In Pirie v. Chicago Title & Trust Co. 182 U. S. 438, 21 Sup. Ct. *525906, 45 L. ed. 1171, it was said that no mere omission nor failure to provide for contingencies, which it may seem wise to have specially provided for, justifies any judicial addition to the language of a statute And in Maxwell v. Moore, 22 How. 185, 16 L. ed. 251, the same court, through Catron, J., said: “Where the legislature makes a plain provision, without making any exception, the courts of justice can make none, as it would be legislating to do so.”

It seems to me that this case is not within the rule which justifies a court in implying exceptions not expressed in a statute. There is nothing absurd or contradictory to common reason in prohibiting any person from jumping off a moving train. If the construction placed upon this statute in the opinion be correct, then the statute, as applied to the act of getting on a car, simply prohibits acts of trespassers, which would be unlawful without any statute, and as applied to the act of jumping off a ear simply means that a trespasser, after he once succeeds in getting on a car, shall ride thereon until the car comes to a full stop.

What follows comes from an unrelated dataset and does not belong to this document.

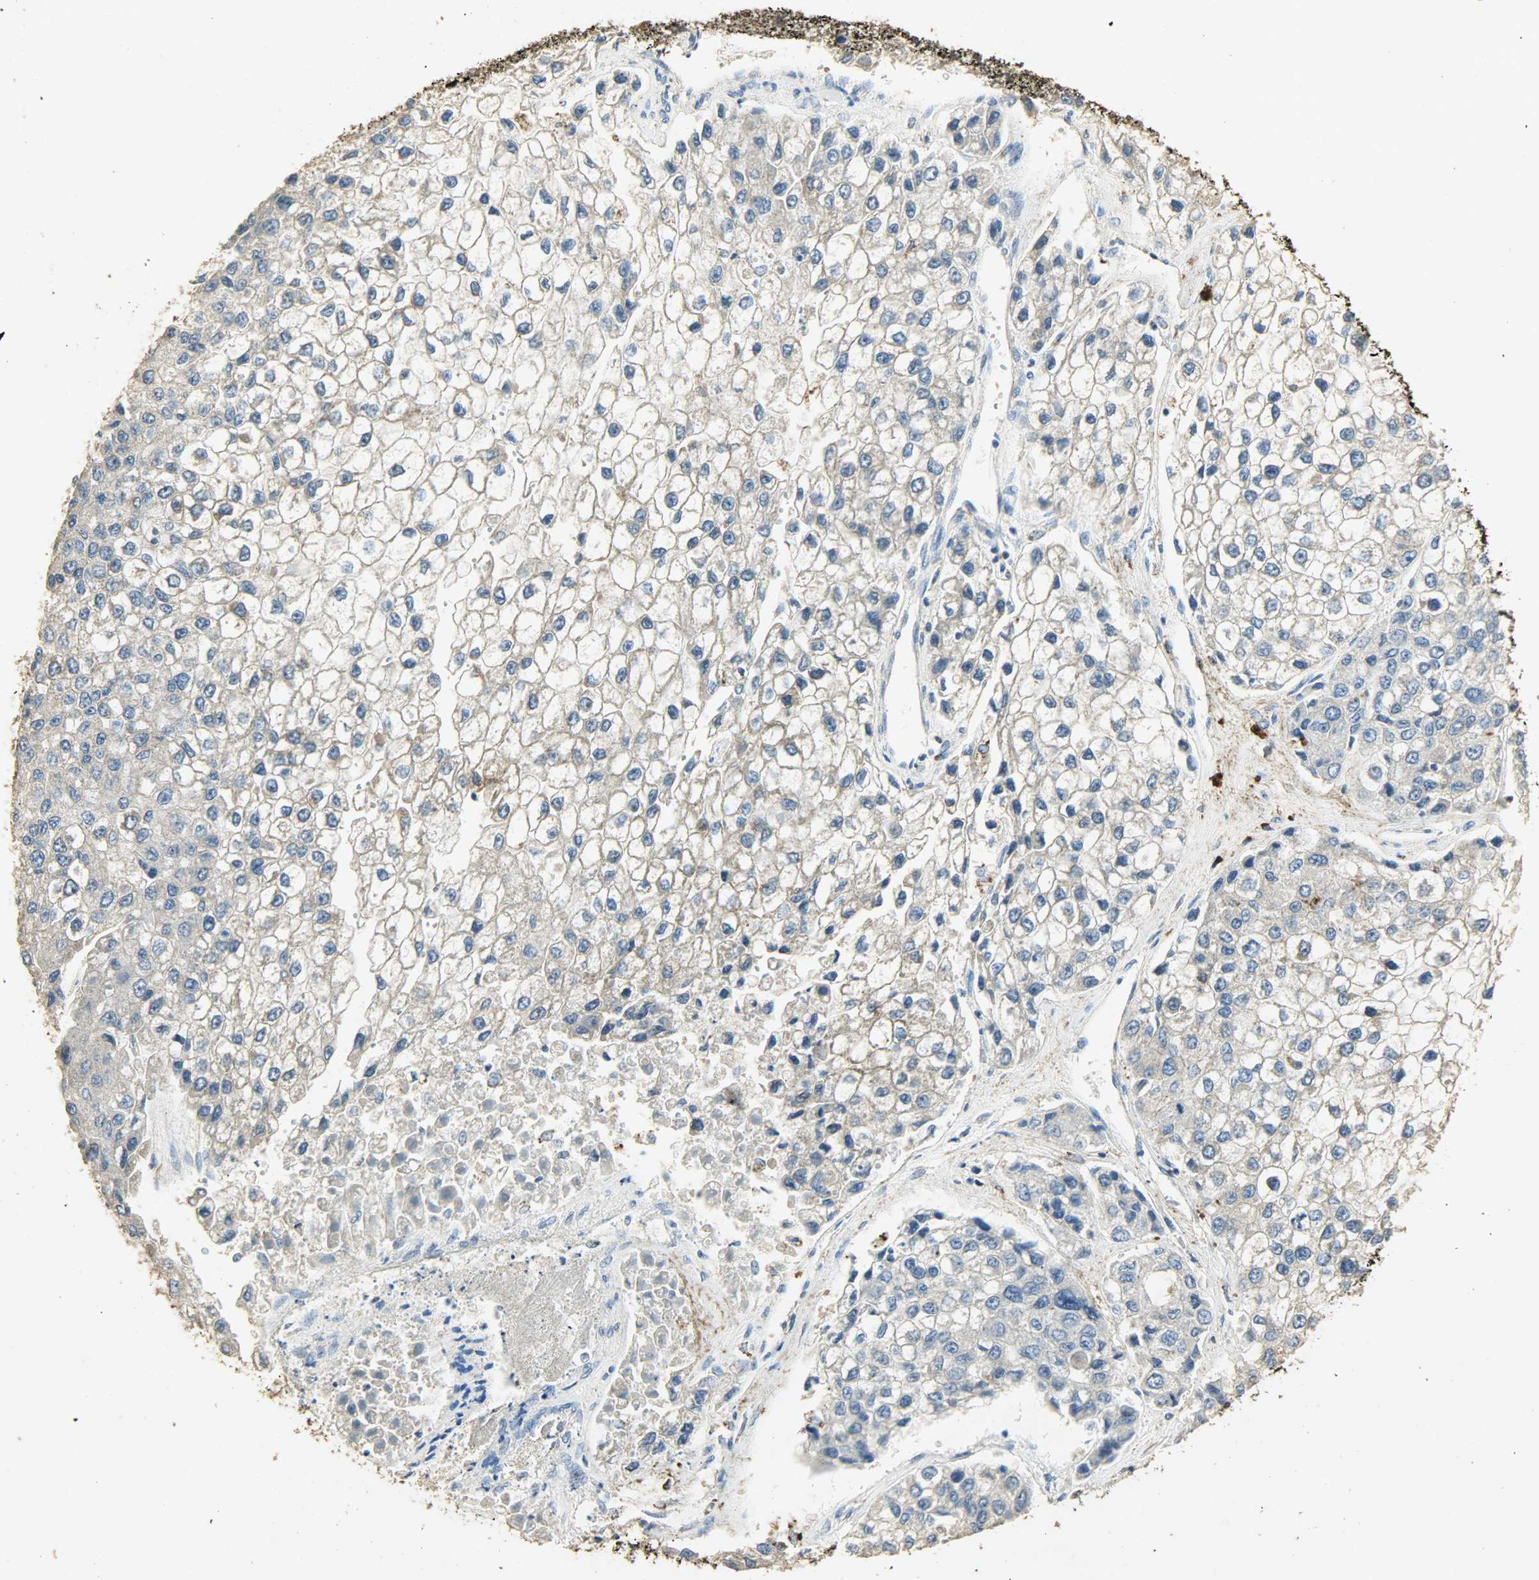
{"staining": {"intensity": "weak", "quantity": "<25%", "location": "cytoplasmic/membranous"}, "tissue": "liver cancer", "cell_type": "Tumor cells", "image_type": "cancer", "snomed": [{"axis": "morphology", "description": "Carcinoma, Hepatocellular, NOS"}, {"axis": "topography", "description": "Liver"}], "caption": "Tumor cells show no significant expression in hepatocellular carcinoma (liver).", "gene": "ASB9", "patient": {"sex": "female", "age": 66}}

The practice of people accompanying friends and relatives to a railroad station is universal. The practice of their getting on the train is common. The practice of their remaining until the train starts is common enough, and has resulted in many disasters. A statute prohibiting such persons from getting off while the car is in motion, appears to me to be wholesome and reasonable. The prohibition of such practice is within the plain language of this statute. A court has no right to say that the prohibition of this practice should be excepted from the terms of the statute as an absurd or unjust consequence, contrary to common reason, or that such exception is demanded by the rules of public policy or the maxims of public- justice.

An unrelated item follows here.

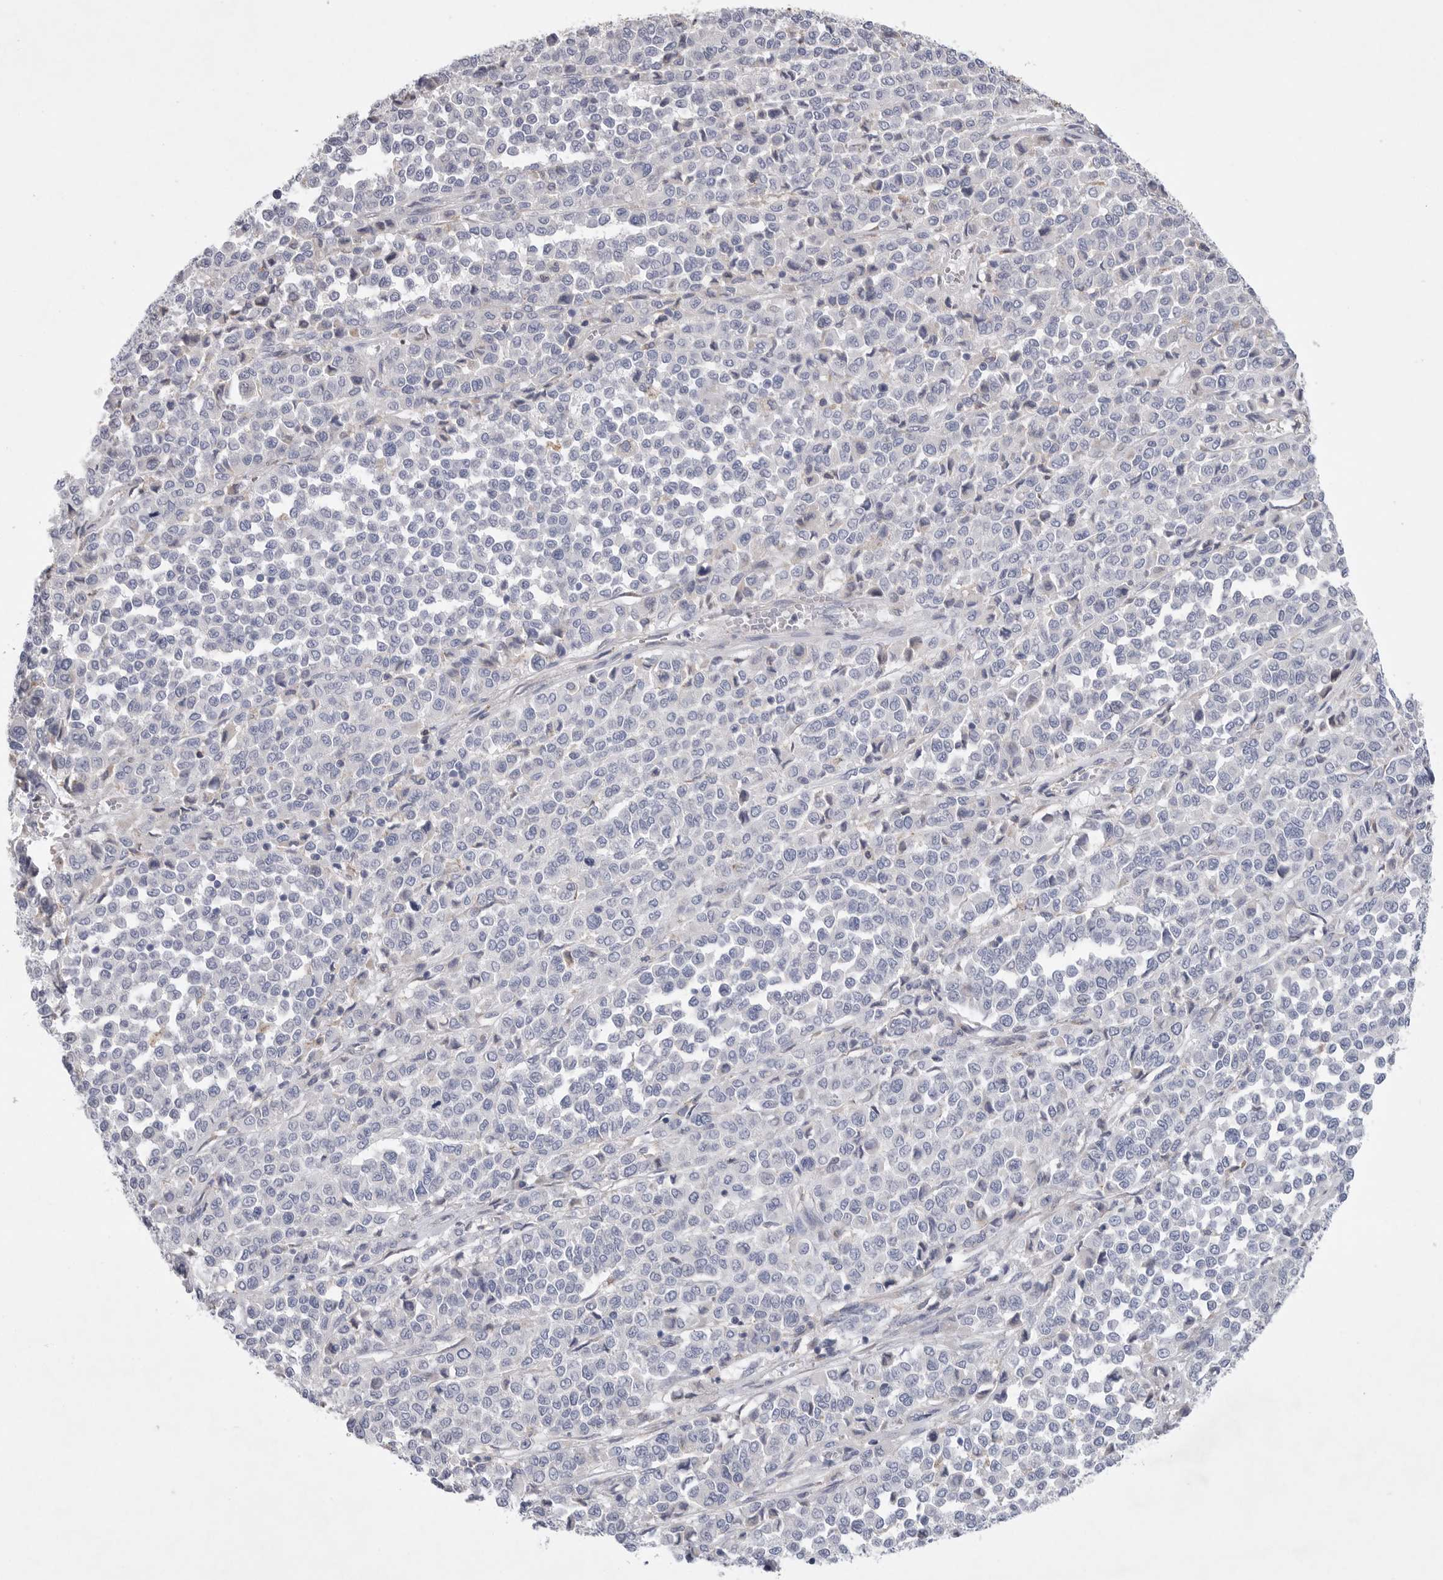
{"staining": {"intensity": "negative", "quantity": "none", "location": "none"}, "tissue": "melanoma", "cell_type": "Tumor cells", "image_type": "cancer", "snomed": [{"axis": "morphology", "description": "Malignant melanoma, Metastatic site"}, {"axis": "topography", "description": "Pancreas"}], "caption": "The immunohistochemistry image has no significant positivity in tumor cells of melanoma tissue.", "gene": "CAMK2B", "patient": {"sex": "female", "age": 30}}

It appears to me that neither the West Virginia nor the New York case cited is in any sense decisive of the question here involved. In the West Virginia case the statute construed was similar to ours, but the question was whether a shop employee was an employee within the meaning of the act, and it was held that he was. The statute in the New York case forbade only the act of getting on cars in motion, and the construction was affected in some measure by the *526history of the legislation. Furthermore, there may be serious doubt as to the view there indicated that the boarding of a moving car is an act so “innocent and natural” that the prohibition of it should call for an implied exception in favor of any class of persons.